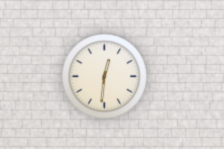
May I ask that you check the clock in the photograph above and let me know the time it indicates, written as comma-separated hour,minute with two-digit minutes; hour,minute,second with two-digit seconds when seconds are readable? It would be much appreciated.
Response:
12,31
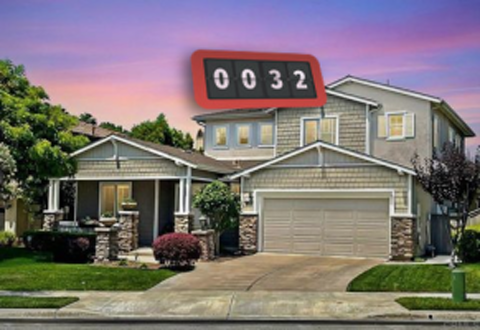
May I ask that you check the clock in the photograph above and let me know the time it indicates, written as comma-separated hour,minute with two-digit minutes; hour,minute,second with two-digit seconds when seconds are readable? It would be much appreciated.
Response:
0,32
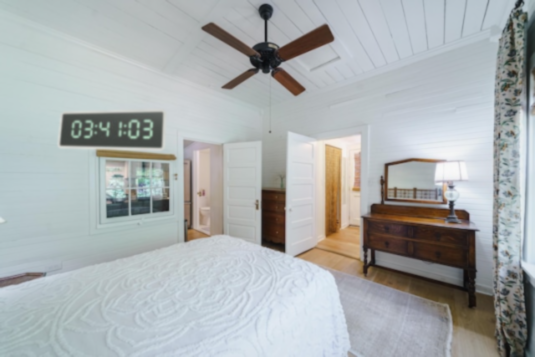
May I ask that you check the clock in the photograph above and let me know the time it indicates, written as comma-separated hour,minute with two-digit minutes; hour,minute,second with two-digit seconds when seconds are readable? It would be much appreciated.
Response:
3,41,03
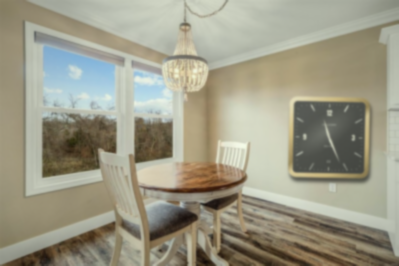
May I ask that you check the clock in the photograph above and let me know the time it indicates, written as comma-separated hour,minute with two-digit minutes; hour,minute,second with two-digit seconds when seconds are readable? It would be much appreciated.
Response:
11,26
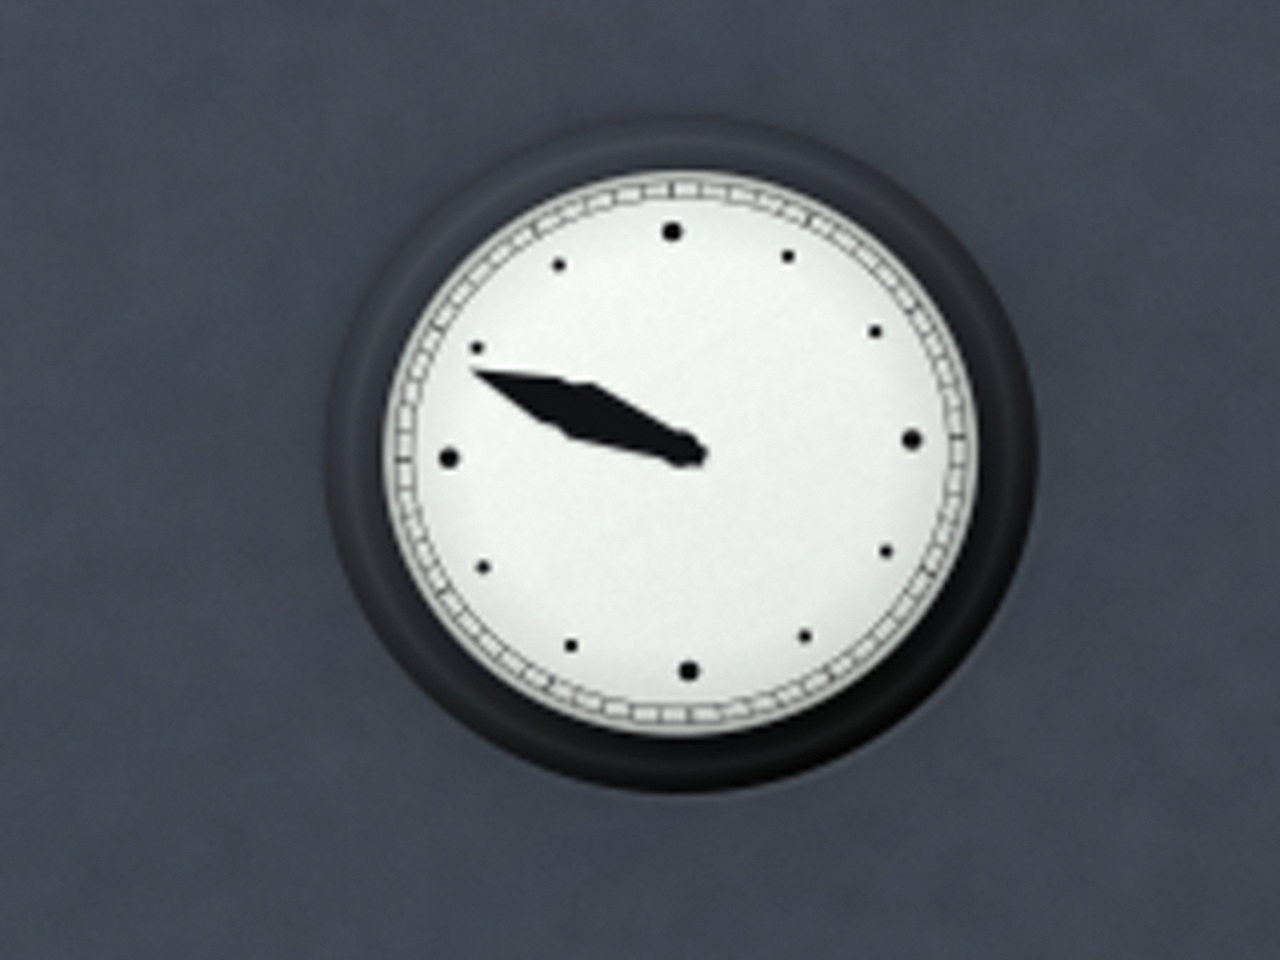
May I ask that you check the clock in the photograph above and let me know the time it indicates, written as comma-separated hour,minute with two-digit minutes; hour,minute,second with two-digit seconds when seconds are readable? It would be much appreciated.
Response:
9,49
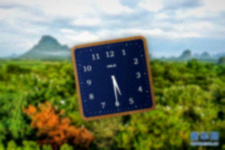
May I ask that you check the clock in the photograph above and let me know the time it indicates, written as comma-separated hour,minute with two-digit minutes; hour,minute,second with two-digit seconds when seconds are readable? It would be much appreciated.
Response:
5,30
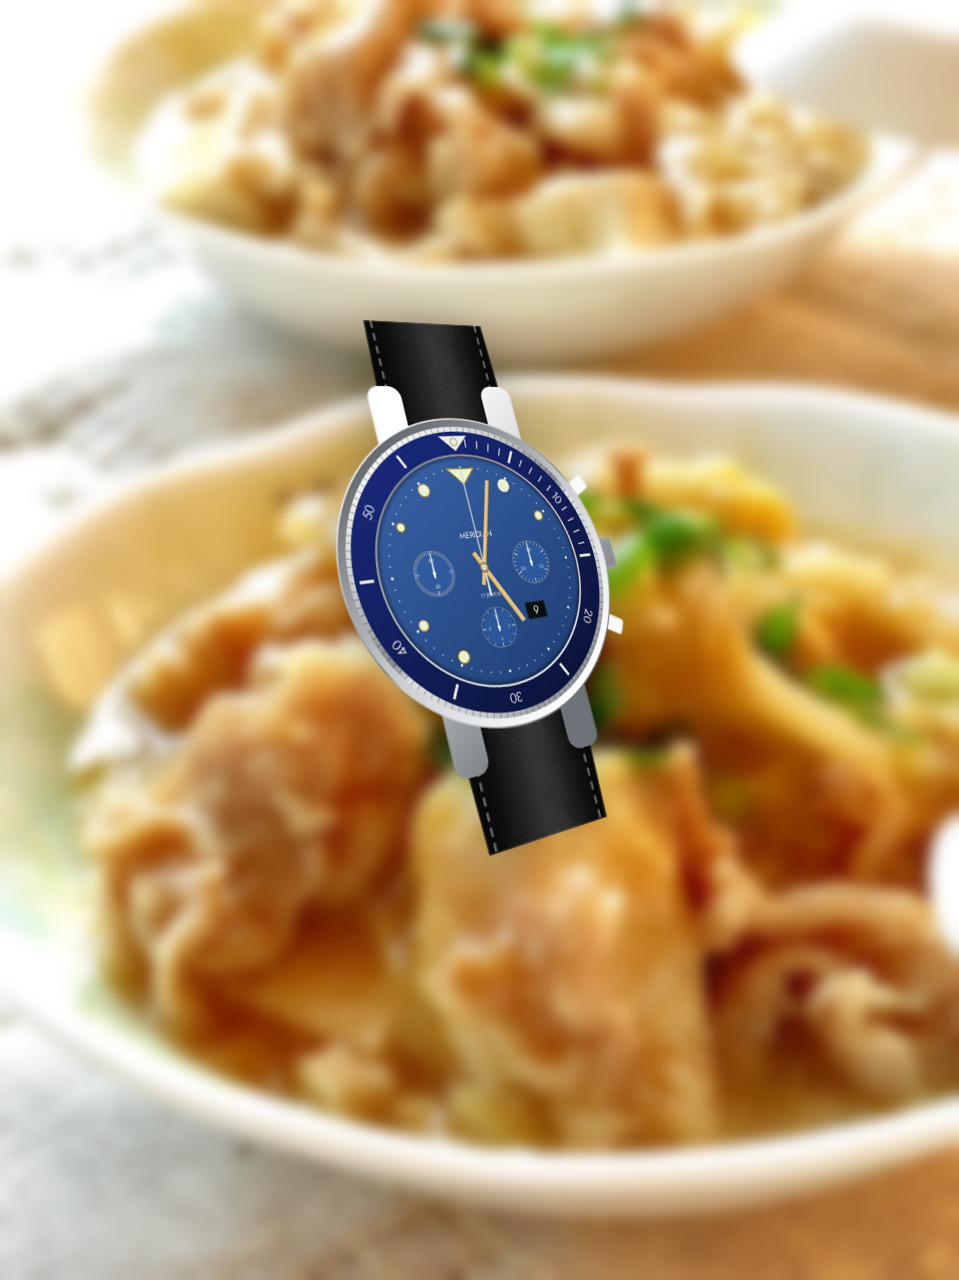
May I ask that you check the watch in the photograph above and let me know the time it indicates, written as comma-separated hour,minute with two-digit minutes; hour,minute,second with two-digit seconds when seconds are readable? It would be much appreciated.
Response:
5,03
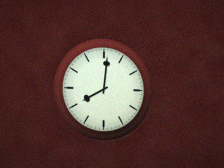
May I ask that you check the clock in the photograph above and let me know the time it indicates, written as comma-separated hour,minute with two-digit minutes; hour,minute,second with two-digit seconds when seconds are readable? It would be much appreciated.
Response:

________________________________________

**Task goal:** Switch "photograph" to "picture" in the entries starting at the line containing "May I ask that you check the watch" and ending at the last entry, and change nothing else. Leave the pictures out of your answer.

**Solution to the exercise:**
May I ask that you check the watch in the picture above and let me know the time it indicates, written as comma-separated hour,minute with two-digit minutes; hour,minute,second with two-digit seconds when seconds are readable? It would be much appreciated.
Response:
5,03
May I ask that you check the clock in the picture above and let me know the time it indicates, written as comma-separated hour,minute with two-digit minutes; hour,minute,second with two-digit seconds when seconds are readable? It would be much appreciated.
Response:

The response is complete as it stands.